One by one, people continue to settle into the quiet country acreage of Millers, a sleepy hamlet in northeastern Carroll County.
In the town of Millers, and the surrounding area where roads are sometimes gravel, and acres of alfalfa or woodland keep the population scattered, 18 residences have sold in the past two years, including two farms. Just about any new listing includes four bedrooms and two baths on three acres, the minimum lot size for keeping a horse.
"What attracts? The beauty of the place, the feel of being out in the country, yet not far off the main road," said the Rev. Ira Barr, pastor of Millers United Methodist Church.
In his 10 years as pastor, he's watched his congregation become "active, growing. We have a lot of young parents assuming leadership positions, and a tremendous number of children."
In the tiny 111-year-old Millers United Methodist Church on Warehime Road, Barr has seen Sunday attendance increase. Two years ago it averaged at 81; it's now about 120, covering two services. The church began in 1881 as a Christian choir. In 1885 a weatherboard church was built on land donated by Maron Miller. (Millers seems to have been named for the number of residents named Miller, as evidenced by the church cemetery.) Additional space was added to both ends of the church and it received a stone facade in 1969.
For more than 100 years, Millers Picnic Grove has been the community hub, with picnic woods and small buildings in use for reunions, flea markets, twice-a-year church-sponsored crab cake and oyster dinners, and vacation Bible school. It's home to Boy Scout Troop 466 and Cub Scout Pack 466.
Judy Tyree, office manager of Long & Foster in Hampstead, calls Millers "a quiet community halfway between nowhere. You'll find older people in the older homes, and young professionals seeking land. A half-acre lot is unusual."
Paul and Linda Shipley built a two-story Colonial on seven acres on Millers Station Road eight years ago, choosing the country over downtown Manchester.
"We like that Millers is a small town," Linda Shipley says. "We wanted to move where we could have horses, yet have a 10-minute drive to Manchester Elementary School where our daughter would be out in the country. She could ride and feel safe and secure."
Her husband commutes 40 minutes to his job in Hunt Valley. Their neighbors include a Carroll Community College professor, a self-employed handyman, and an employee of Maryland Cup Corp.
It's believed that Pennsylvania Dutch farmers in the 1700s tended fields along the north-south dirt road known as Water Tank Road and Young Road. Young Road meets the railway where Millers Station Road crosses through the heart of Millers.

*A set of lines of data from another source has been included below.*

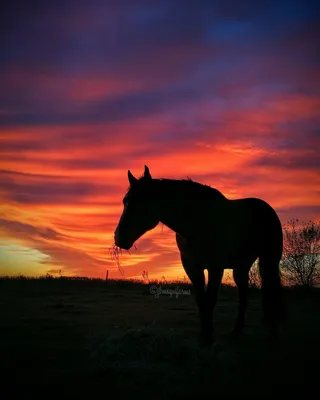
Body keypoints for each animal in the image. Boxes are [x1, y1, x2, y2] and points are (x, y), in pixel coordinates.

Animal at [114, 166, 284, 346]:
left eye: (142, 201)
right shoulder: (192, 267)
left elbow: (210, 299)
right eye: (125, 201)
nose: (119, 237)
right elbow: (201, 300)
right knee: (244, 295)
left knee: (272, 291)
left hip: (269, 262)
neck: (197, 222)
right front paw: (204, 335)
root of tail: (267, 209)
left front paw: (209, 337)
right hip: (242, 266)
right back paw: (236, 332)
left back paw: (272, 333)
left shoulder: (215, 268)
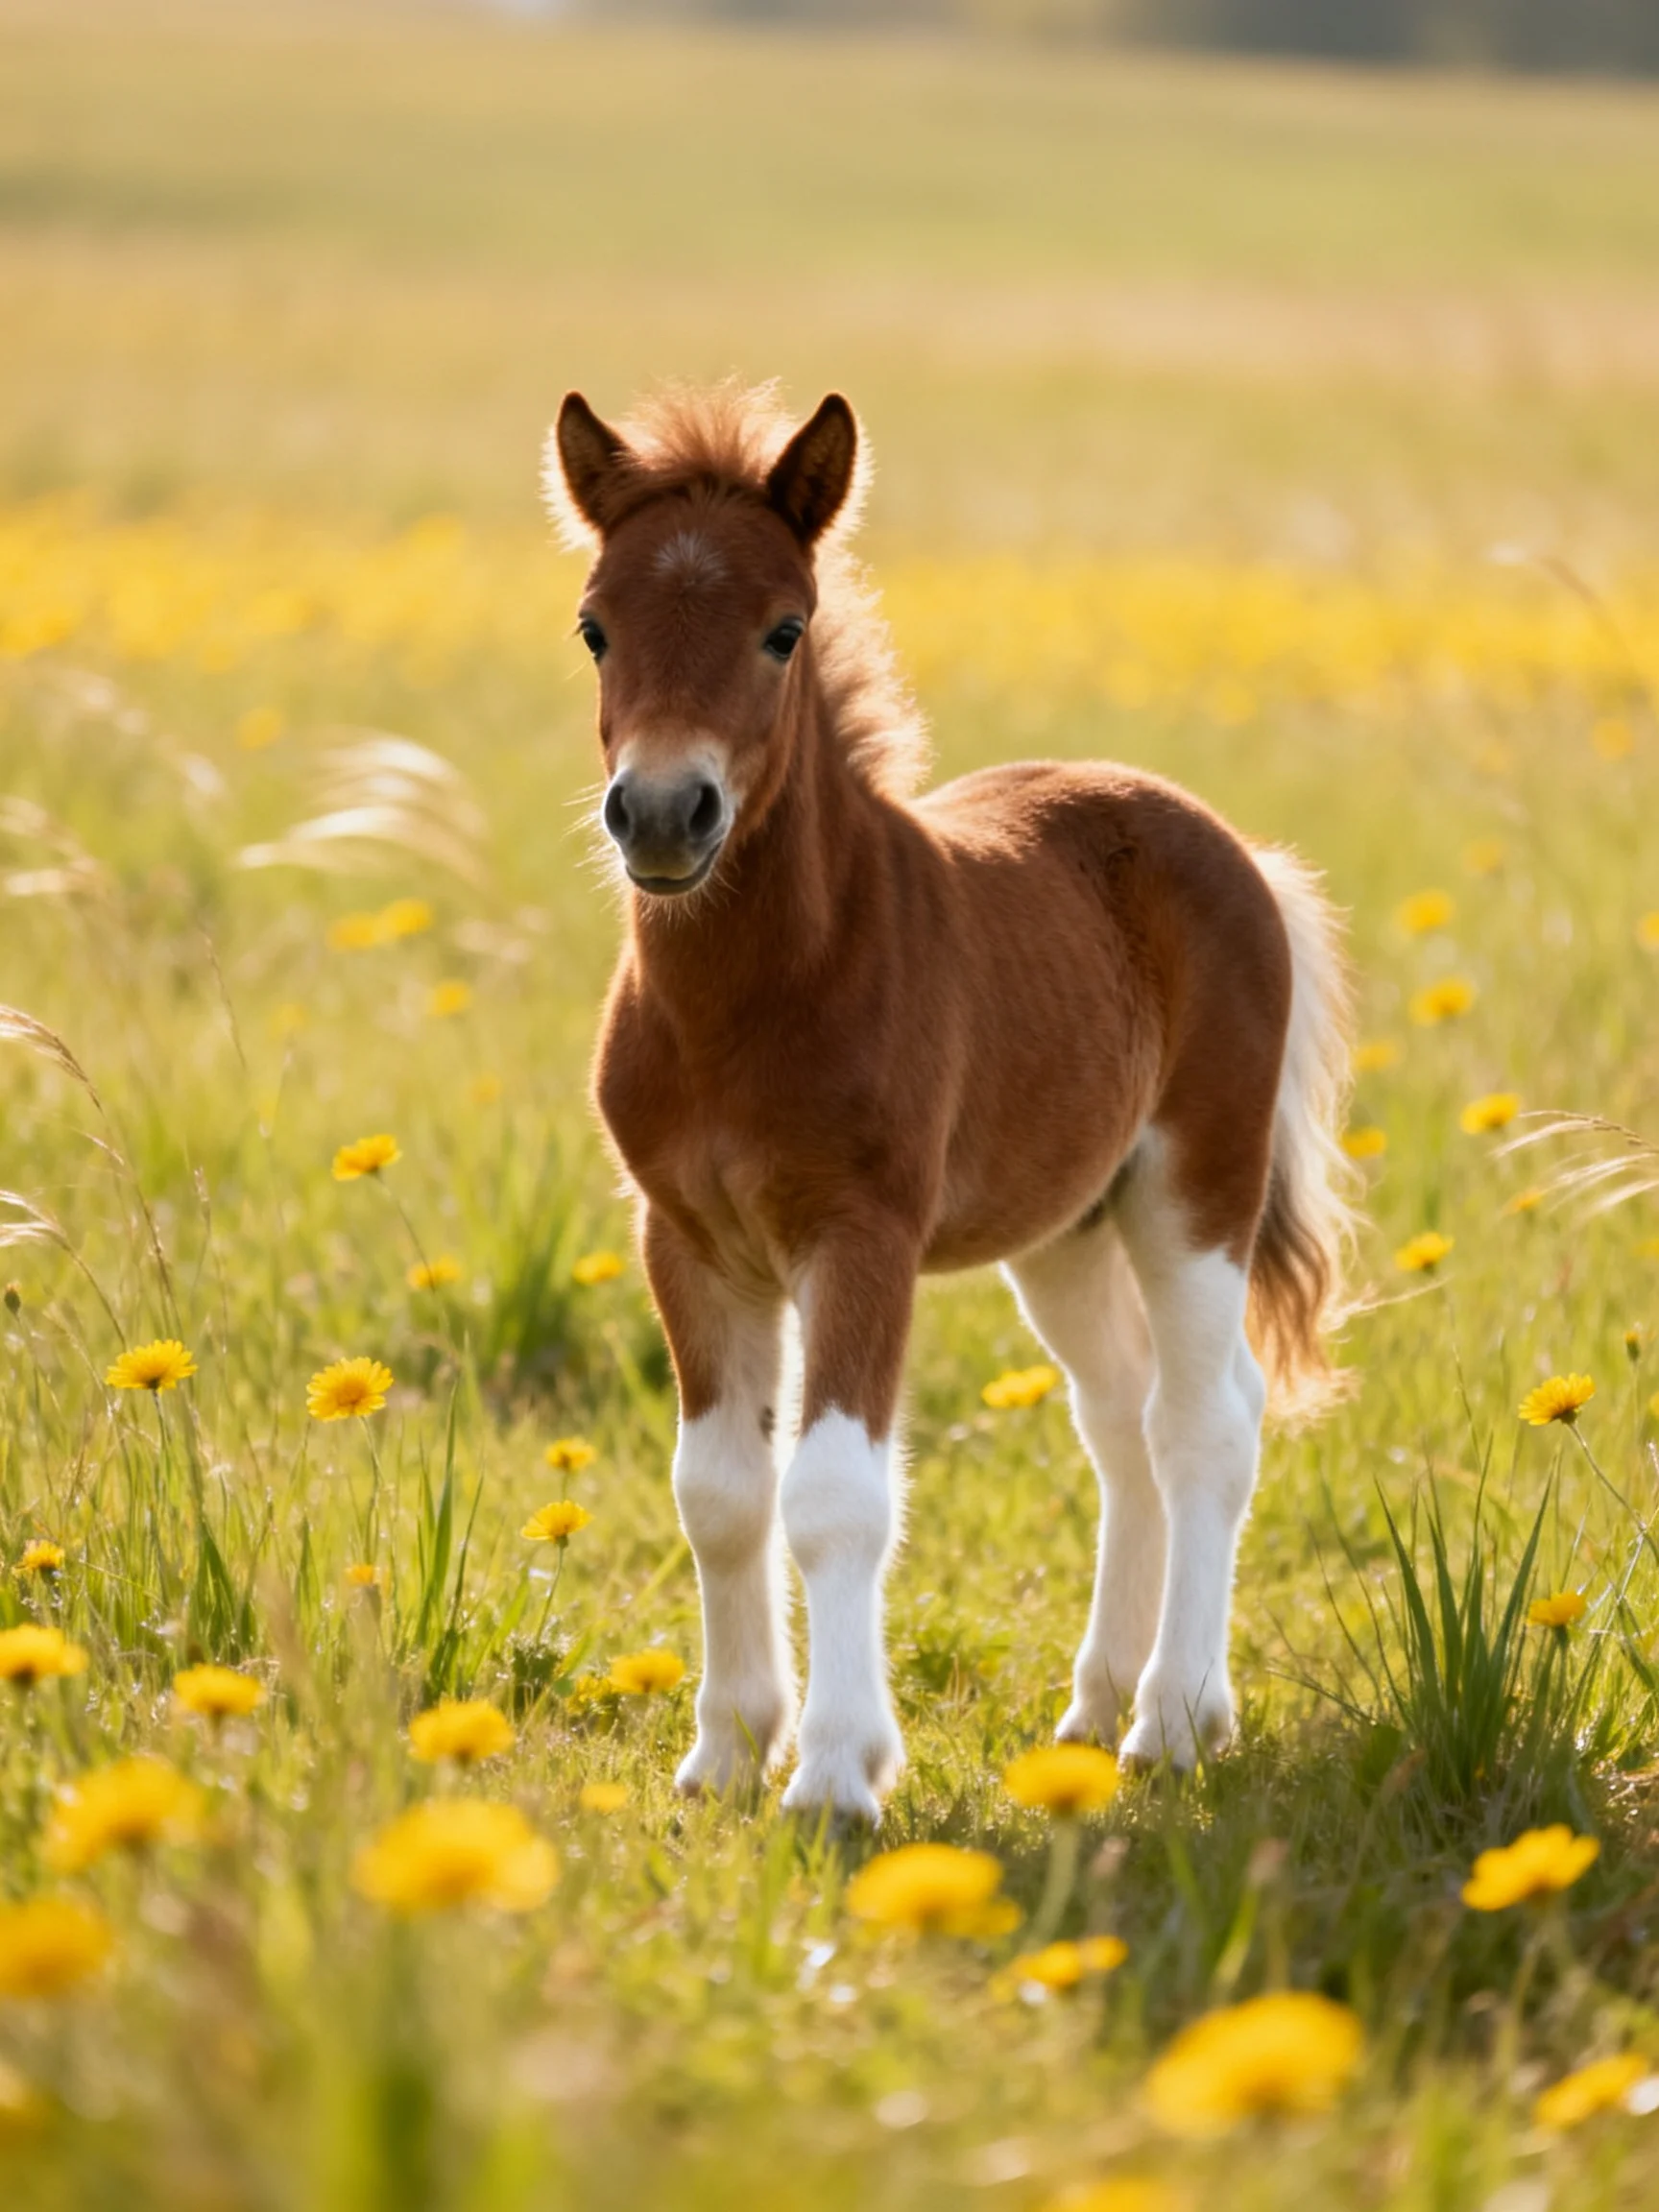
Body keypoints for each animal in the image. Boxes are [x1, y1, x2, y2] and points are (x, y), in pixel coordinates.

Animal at [547, 383, 1357, 1823]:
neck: (760, 996)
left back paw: (1172, 1721)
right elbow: (720, 1491)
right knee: (1121, 1422)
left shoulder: (860, 1233)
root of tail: (1235, 850)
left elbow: (833, 1494)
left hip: (1194, 1190)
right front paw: (726, 1754)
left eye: (783, 629)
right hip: (1068, 1230)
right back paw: (1091, 1710)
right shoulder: (686, 1240)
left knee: (1207, 1421)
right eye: (596, 627)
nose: (663, 812)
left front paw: (833, 1777)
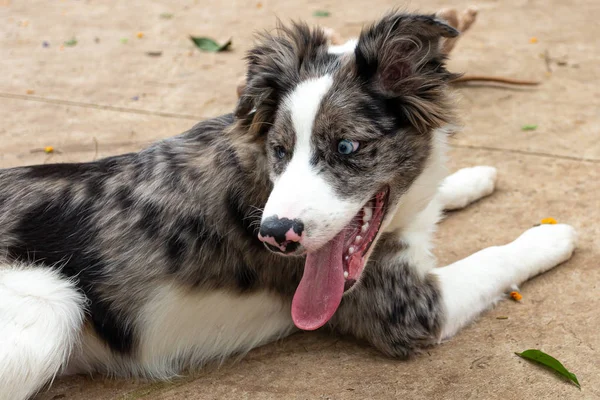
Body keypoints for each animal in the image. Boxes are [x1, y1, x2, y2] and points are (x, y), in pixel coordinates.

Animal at [0, 10, 576, 398]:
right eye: (280, 150)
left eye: (347, 147)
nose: (275, 235)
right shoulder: (407, 308)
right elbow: (496, 258)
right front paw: (552, 234)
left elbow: (438, 195)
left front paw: (472, 178)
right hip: (54, 302)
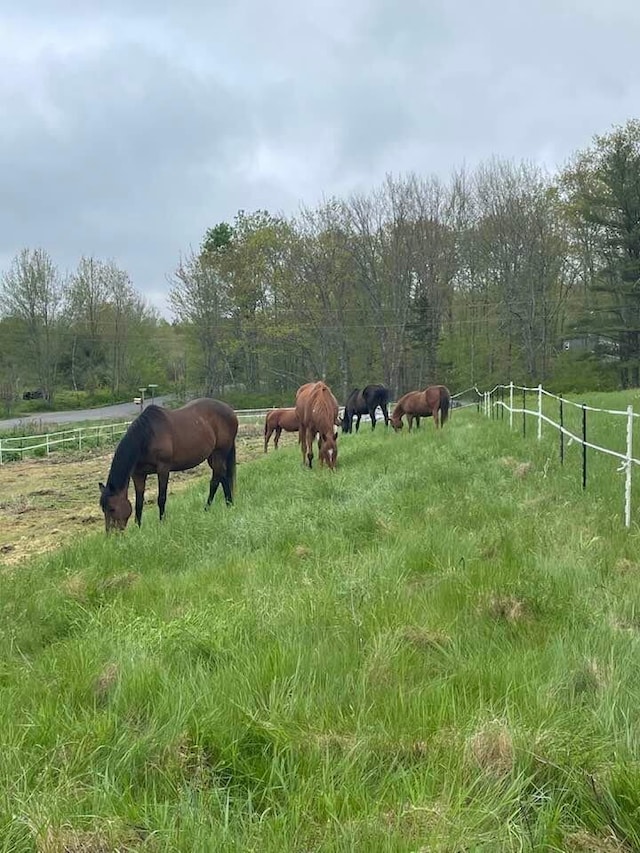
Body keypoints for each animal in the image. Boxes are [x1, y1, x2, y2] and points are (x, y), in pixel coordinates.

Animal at [99, 398, 239, 528]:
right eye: (103, 509)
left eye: (112, 508)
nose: (111, 535)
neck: (147, 437)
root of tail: (230, 410)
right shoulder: (138, 475)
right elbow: (139, 502)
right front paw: (139, 527)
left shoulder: (163, 469)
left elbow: (161, 498)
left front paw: (162, 523)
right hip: (212, 456)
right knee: (222, 476)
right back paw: (229, 504)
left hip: (219, 453)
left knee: (215, 481)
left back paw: (208, 509)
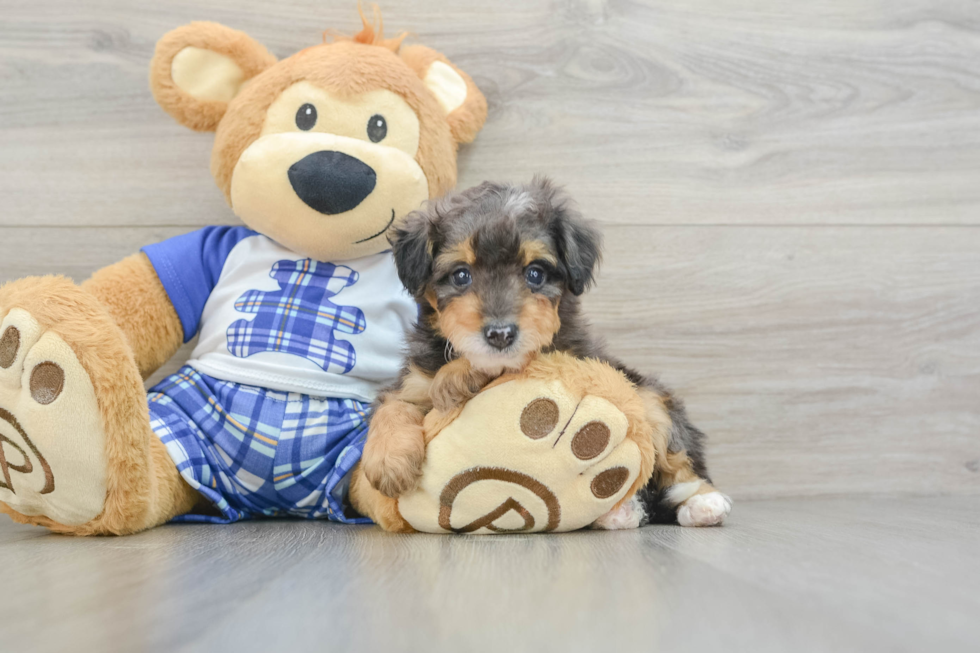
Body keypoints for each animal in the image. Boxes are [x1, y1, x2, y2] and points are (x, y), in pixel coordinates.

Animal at [356, 176, 732, 528]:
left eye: (534, 273)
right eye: (461, 275)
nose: (500, 334)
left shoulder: (562, 356)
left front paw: (455, 378)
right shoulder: (413, 382)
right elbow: (392, 407)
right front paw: (387, 463)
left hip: (649, 397)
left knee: (679, 460)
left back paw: (701, 504)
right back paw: (619, 513)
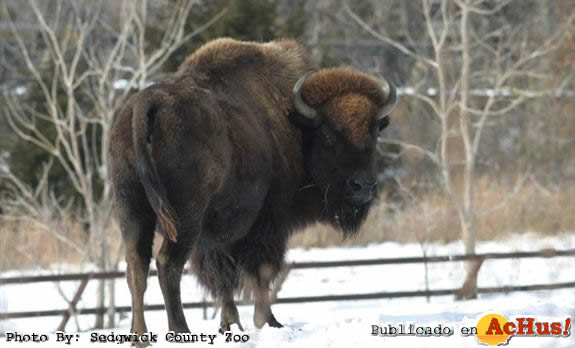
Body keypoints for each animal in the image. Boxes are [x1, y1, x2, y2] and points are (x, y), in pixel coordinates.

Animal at [109, 38, 396, 338]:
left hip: (132, 211)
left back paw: (139, 336)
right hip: (185, 218)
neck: (296, 125)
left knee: (136, 267)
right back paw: (180, 331)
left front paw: (230, 324)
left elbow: (223, 279)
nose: (363, 186)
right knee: (167, 264)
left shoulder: (217, 236)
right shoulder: (268, 224)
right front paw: (268, 321)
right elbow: (262, 272)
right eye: (329, 135)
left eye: (376, 132)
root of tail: (146, 104)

"The railroad is what put this place on the map," Barr says. "We were just a little town on the railroad called Millers Station, where passengers and farmers with milk would meet the train."
In its Victorian heyday, downtown Millers was a water station for steam engines, and bustled with a general store, cannery, creamery, butcher, hotel, cigar factory -- up to 42 businesses at one time.
Post office a home
"People used to ride the train into town," relates Linda Shipley, who enjoys nuggets of town history. "One of my neighbors remembers she'd walk down to the train station, go to Hampstead, get groceries, and take the train back in the afternoon."
Today, even the former post office is a residence; the train lends but four blasts of the whistle as it rumbles through.
Eileen and Kevin Levee's 3 1/2 -year-old son, Ian, has become a train buff, turning from his preschool trains to watch the CSX freighters chug past the kitchen and living room windows of their Young Road home, one door up from the railway crossing.
Eileen Levee, from Upperco, and her husband, from Schalk Road in Millers, moved to their 75-year-old Young Road home as
newlyweds some five years ago.
"It was a fixer-upper," she says. "We expected to find [vintage] woodwork, but that had disappeared in the 1950s, we think. The house needed new walls, new ceilings, new floors."
She has photographs of five years of new electric wires, torn-out wallboard and decorated paneling that had to go. Last month, they decided to sell. Her husband, a computer programmer, commutes to the P. H. Glatfelter paper company in Spring Grove, Pa., and "we have only a half-acre here, and with two kids, we want more land. But if we can't sell, we'll stay," she says.
From their dining room, 2-year-old Noelle Levee watches Poppa John, a retired racehorse that lives on a neighbor's green acres. But all homeowners keep their horses within calling distance.
Roxann Baldwin and husband Dennis, a native of Millers, moved to Roller Road in 1981, where they now board horses. With an indoor arena added in September, they call their horse farm Sweet Rock Stables.
She gives riding lessons "to all ages, even to mothers who couldn't have a horse when they were little," she says, and welcomes the public to monthly open-class horse shows.